4. The single-level gated multimodal fusion method with two-level cross-attention as described in claim 1, characterized in that, Text vector H l After one single-head self-attention encoding, vector A is obtained. l The formula is: A l =SHA1(H l ,H l ,H l ) Where SHA1 represents single-head self-attention encoding, H l A represents a text vector. l This represents the output vector of a single-head self-attention encoding. Vector A l and image vector H v Perform a single-head cross-attention encoding to obtain vector A. v,0 The formula is: A v,0 SHA2(A l H v H v ) Where SHA2 represents the first single-head cross-attention encoding, H v A represents an image vector. v,0 This represents the output vector of the first single-head cross-attention encoding; Vector A v,0 and image vector H v Perform another single-head cross-attention encoding to obtain the cross vector A. v,l The formula is: A v,l SHA3(A v,0 H v H v ) Where SHA3 represents the second single-head cross-attention code, A v,l This represents the output vector of the second single-head cross-attention encoding; Text vector H l and cross vector A v,l After concatenation, the gating vector is predicted through linear transformation and the Sigmoid activation function, as shown in the formula: λ=Sigmoid(Linear(H l ,l v,l )),λ∈[0,1] Where λ represents the gate vector, Linear(·) represents the linear transformation, and Sigmoid(·) represents the Sigmoid activation function; Text vector H l and cross vector A v,l After proportionally fusing the gated vectors, a fused vector is obtained. The formula is: H out =λ×A v,k +(1-λ)×H l Among them, H out This represents the fusion vector.

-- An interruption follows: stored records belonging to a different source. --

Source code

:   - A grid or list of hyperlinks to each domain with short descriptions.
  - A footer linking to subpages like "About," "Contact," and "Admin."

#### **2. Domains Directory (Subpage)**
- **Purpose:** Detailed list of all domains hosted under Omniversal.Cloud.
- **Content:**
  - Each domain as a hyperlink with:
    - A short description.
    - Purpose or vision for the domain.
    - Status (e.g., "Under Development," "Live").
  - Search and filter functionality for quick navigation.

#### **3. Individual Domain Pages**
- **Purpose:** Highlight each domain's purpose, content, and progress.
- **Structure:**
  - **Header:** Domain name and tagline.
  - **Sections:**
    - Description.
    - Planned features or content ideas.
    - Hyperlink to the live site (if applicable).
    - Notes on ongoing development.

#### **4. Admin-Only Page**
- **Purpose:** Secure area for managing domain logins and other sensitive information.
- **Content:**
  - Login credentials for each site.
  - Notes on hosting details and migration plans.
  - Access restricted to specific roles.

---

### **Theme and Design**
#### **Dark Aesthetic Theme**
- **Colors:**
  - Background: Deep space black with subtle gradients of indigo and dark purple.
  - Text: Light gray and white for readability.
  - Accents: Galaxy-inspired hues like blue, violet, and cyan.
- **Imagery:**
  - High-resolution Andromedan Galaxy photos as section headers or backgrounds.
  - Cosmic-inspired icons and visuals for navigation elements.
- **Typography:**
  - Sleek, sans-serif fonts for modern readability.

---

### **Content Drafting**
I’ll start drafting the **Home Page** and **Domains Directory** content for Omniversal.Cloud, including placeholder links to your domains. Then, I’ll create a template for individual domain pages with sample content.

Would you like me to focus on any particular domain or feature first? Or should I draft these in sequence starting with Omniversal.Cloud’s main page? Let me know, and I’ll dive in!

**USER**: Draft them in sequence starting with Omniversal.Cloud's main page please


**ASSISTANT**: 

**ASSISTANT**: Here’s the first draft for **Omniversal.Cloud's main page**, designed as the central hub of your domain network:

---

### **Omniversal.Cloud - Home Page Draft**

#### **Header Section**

5. The single-level gated multimodal fusion method with two-level cross-attention as described in claim 1, characterized in that, The image encoder is a VIT encoder.
6. The single-level gated multimodal fusion method with two-level cross-attention as described in claim 5, characterized in that, The image encoder is followed by a linear projection layer, which maps the image vectors to the same dimensional space as the text vectors.
7. The single-level gated multimodal fusion method with two-level cross-attention as described in claim 1, characterized in that, Before the input text passes through the embedding layer, a word segmenter is used to split the input text into multiple sub-words, and each sub-word is mapped to an ID.
8. The single-level gated multimodal fusion method with two-level cross-attention as described in claim 7, characterized in that, The word segmenter is based on the Unigram language model and splits the input text into multiple sub-words.
9. The single-level gated multimodal fusion method with two-level cross-attention as described in claim 1, characterized in that, The text encoder is a T5 encoder, which includes multiple T5 blocks. Each T5 block includes a self-attention layer and a feedforward layer connected in sequence.
10. The single-level gated multimodal fusion method with two-level cross-attention as described in claim 1, characterized in that, The decoder is a T5 decoder, which includes multiple T5 blocks. Each T5 block includes a self-attention layer, a cross-attention layer, and a feedforward layer connected in sequence.